# Estratto della pagina:
****************************************
La CDU per la regione dei Grandi Laghi Africani

La Commissione per i Diritti Umani del Movimento Shalom onlus ha deciso di promuovere nel corso del biennio 2010/2011 il tema della tutela dei diritti umani nella regione africana dei Grandi Laghi (R.D. Congo, Uganda, Ruanda, Burundi) ed ha pensato di farlo partendo dal coinvolgimento diretto delle Pubbliche Amministrazioni toscane attraverso la formazione di un comitato informativo formato da rappresentanti istituzionali, volontari della CDU e delegati delle associazioni che vorranno aderire in corso d’opera. Il comitato avrà il compito di raccogliere informazioni sul tema in questione, verificarne la veridicità, analizzarle e rielaborarle sotto forma di dossier da sottoporre all’attenzione delle amministrazioni locali in una prima fase e a livello nazionale successivamente.

Il Comitato per la difesa dei Diritti Umani nella regione dei Grandi Laghi ha individuato ed accertato recentemente testimonianze di gravi violazioni dei diritti umani nelle regioni oggetto di osservazione, oltre ad un oggettivo rischio di manipolazione dell’informazione a causa delle costanti pressioni sui grandi centri media e agenzie di stampa internazionali da parte di alcuni governi dei paesi diretti interessati e di potenti lobbies trans-nazionali che impiegano risorse ingenti a protezione dei forti interessi economici che hanno in questi territori.
****************************************
# Estratti del dataset:
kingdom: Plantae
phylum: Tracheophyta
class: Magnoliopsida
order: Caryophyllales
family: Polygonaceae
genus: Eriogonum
****************************************
# Da fare:
#1 Quali paesi include la regione africana dei Grandi Laghi secondo il testo sulla tutela dei diritti umani in quell'area?
#2 Prosegui il testo sulla tutela dei diritti umani nei Grandi Laghi, riprendendo subito dopo la sua ultima frase.

# Risposte in ordine:
#1 R.D. Congo, Uganda, Ruanda e Burundi.

#2
Per questi motivi il primo scopo che il suddetto comitato si prefigge vuol essere quello di far affiorare la “verità” su tali questioni e di farla emergere agli occhi dell’opinione pubblica, attraverso la ricostruzione dei fatti reali operata tramite testimonianze dirette e attente verifiche delle notizie reperite essenzialmente sul web da organi d’informazione di livello mondiale, prediligendo quelli più indipendenti e non politicamente schierati.

Creare un pool misto, istituzional-associazionistico, di volontari, per lo scambio di informazioni e di idee, è il principale auspicio del Comitato, un primo passo per sensibilizzare amministratori, cittadinanza locale e l’intera società civile italiana sulle gravi violazioni dei diritti umani in queste aree, sulle frequenti e subdole distorsioni mediatiche perpetrate frutto di ingerenze economico-politiche e sulle possibili azioni collettive concrete da poter intraprendere per migliorare lo stato dei fatti.